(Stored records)
——

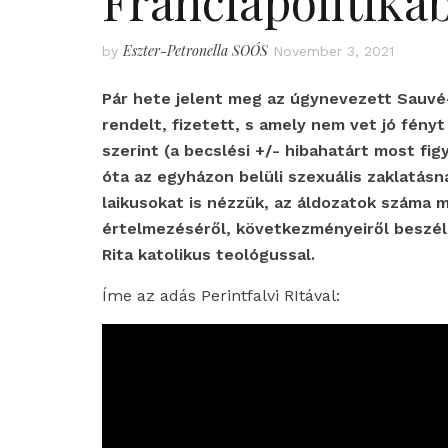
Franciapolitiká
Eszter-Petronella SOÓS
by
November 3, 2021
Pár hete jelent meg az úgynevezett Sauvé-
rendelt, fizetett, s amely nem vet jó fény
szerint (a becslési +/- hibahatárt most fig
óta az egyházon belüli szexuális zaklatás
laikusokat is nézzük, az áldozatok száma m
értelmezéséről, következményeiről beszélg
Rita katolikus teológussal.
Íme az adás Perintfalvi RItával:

——

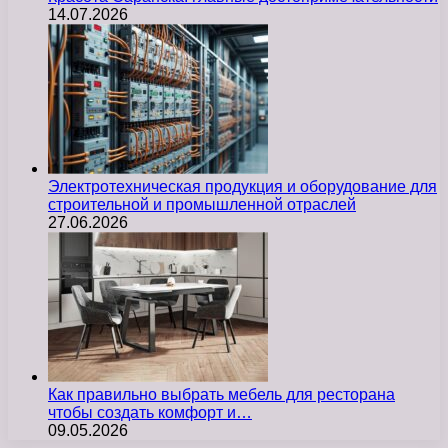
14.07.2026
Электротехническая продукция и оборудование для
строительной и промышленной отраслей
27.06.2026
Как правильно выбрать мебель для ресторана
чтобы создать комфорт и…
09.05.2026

——

Aim of the exercise
Output, unchanged, the lines from the one containing "Franciapolitiká" through the one containing "Íme az adás", both included.

Completed exercise
Franciapolitiká
Eszter-Petronella SOÓS
by
November 3, 2021
Pár hete jelent meg az úgynevezett Sauvé-
rendelt, fizetett, s amely nem vet jó fény
szerint (a becslési +/- hibahatárt most fig
óta az egyházon belüli szexuális zaklatás
laikusokat is nézzük, az áldozatok száma m
értelmezéséről, következményeiről beszélg
Rita katolikus teológussal.
Íme az adás Perintfalvi RItával:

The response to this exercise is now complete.